Here’s the original article from the NYT Sunday. Basically, a political scientist (I know, right? What the hell are education researchers doing with all of their time anyway?) argues that math requirements are too stringent and discourage some students from completing their education.
On the one hand, we have a post here from Dan Willingham who basically argues that algebra is indeed necessary. Here’s a taste:
The inability to cope with math is not the main reason that students drop out of high school. Yes, a low grade in math predicts dropping out, but no more so than a low grade in English. Furthermore, behavioral factors like motivation, self-regulation, social control (Casillas, Robbins, Allen & Kuo, 2012), as well as a feeling of connectedness and engagement at school (Archambault et al, 2009) are as important as GPA to dropout. So it’s misleading to depict math as the chief villain in America’s high dropout rate.
Then we have Fred Klonsky, who is sympathetic to the NYT article’s contention about algebra. But here’s his best point:
I concede to my math friends that they make a good case. The mathematical lens is one way to understand the world. Math can be taught better. Higher level math is denied to many students because of their class, race and gender. The fight to make higher level math skills and knowledge available to all to all is an important social justice issue.
But remember. The Arts is also a lens in which we come to understand the world.
Remember that hundreds of Chicago schools have no access to any Arts instruction at all. That’s a social justice issue too.
From Mr. Willingham, we basically have a Perennialist argument here, that the best education is one where students grapple with complicated subject matters, like a classical canon or something. It is almost as if the mind is a muscle that must be trained and stressed in order to get stronger or smarter. Well, we know that analogy no longer holds, that’s not how the brain works.
So, from this perspective, as Fred suggests, someone is always going to value their subject more than others. I’ve been a social studies advocate and there’s not a whole lot of that being taught right now in the elementary school. With a finite number of minutes in the school day, there’s only so much time you have to offer for everyone’s favorite subjects, math included.

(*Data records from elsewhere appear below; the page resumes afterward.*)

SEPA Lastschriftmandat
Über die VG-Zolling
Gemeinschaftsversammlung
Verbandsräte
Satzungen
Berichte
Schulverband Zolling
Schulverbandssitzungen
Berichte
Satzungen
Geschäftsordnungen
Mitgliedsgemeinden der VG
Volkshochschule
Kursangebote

What is being done to the arts right now is absolutely terrible, yet no one makes as strong a defense of them, not even educators. Math or reading time is NEVER cut at the expense of art or music. I’ve even seen SCIENCE cut at the expense of straight math instruction. We’ve had absolute curricular dominance of math and reading over the last ten years, perhaps more, and we’re still struggling with this issue?

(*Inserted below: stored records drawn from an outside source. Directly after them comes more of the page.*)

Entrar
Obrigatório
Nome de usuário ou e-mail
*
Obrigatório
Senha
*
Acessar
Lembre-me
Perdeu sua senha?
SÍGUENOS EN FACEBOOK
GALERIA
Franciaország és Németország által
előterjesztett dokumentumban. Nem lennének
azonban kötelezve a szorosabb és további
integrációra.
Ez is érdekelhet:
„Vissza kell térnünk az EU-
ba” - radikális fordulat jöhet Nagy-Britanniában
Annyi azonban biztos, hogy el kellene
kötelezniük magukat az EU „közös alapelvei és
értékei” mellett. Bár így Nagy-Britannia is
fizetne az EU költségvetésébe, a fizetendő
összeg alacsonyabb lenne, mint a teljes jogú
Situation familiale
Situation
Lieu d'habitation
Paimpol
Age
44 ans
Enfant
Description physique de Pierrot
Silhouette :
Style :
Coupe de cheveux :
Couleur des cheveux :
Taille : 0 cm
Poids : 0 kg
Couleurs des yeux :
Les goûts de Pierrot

I am sympathetic to the idea that intellectual hurdles may have all sorts of other benefits other than just mastery of the subject. Even if mastery has not occurred, there’s still something to be said about the effort. And we can’t keep “dumbing down” curriculum until everyone can pass a very low bar. I get it.
My wife is going through her medical education right now and was always frustrated that she had to bust her ass in Calculus and Organic Chemistry. Both of these subjects are clearly gatekeepers. She has an advanced degree in Bioethics and Narrative Medicine, which I think is going to make her an infinitely better doctor than sweating through advanced math. It’s a very old model.
And I think that’s what the NYT article was trying to argue, albeit in a less than effective fashion. What is it about advanced mathematics that so fits the stereotypical bill of a rigorous education? Sure, I would not want to be the one who would have to parse out who gets advanced math and who doesn’t because it would seem to have a very dangerously elitist component to it.
I can’t remember where I heard this, but someone out there proposed that one’s success in 8th grade algebra was a serious predictor of educational success (can someone help me out on this?). Is that it, one math class? And what if you fail, should you just give up? Seems like very high stakes for one class, one subject, one year. I’m not saying I have the answers here, but there’s a lot of curricular models out there and they deserve serious examination.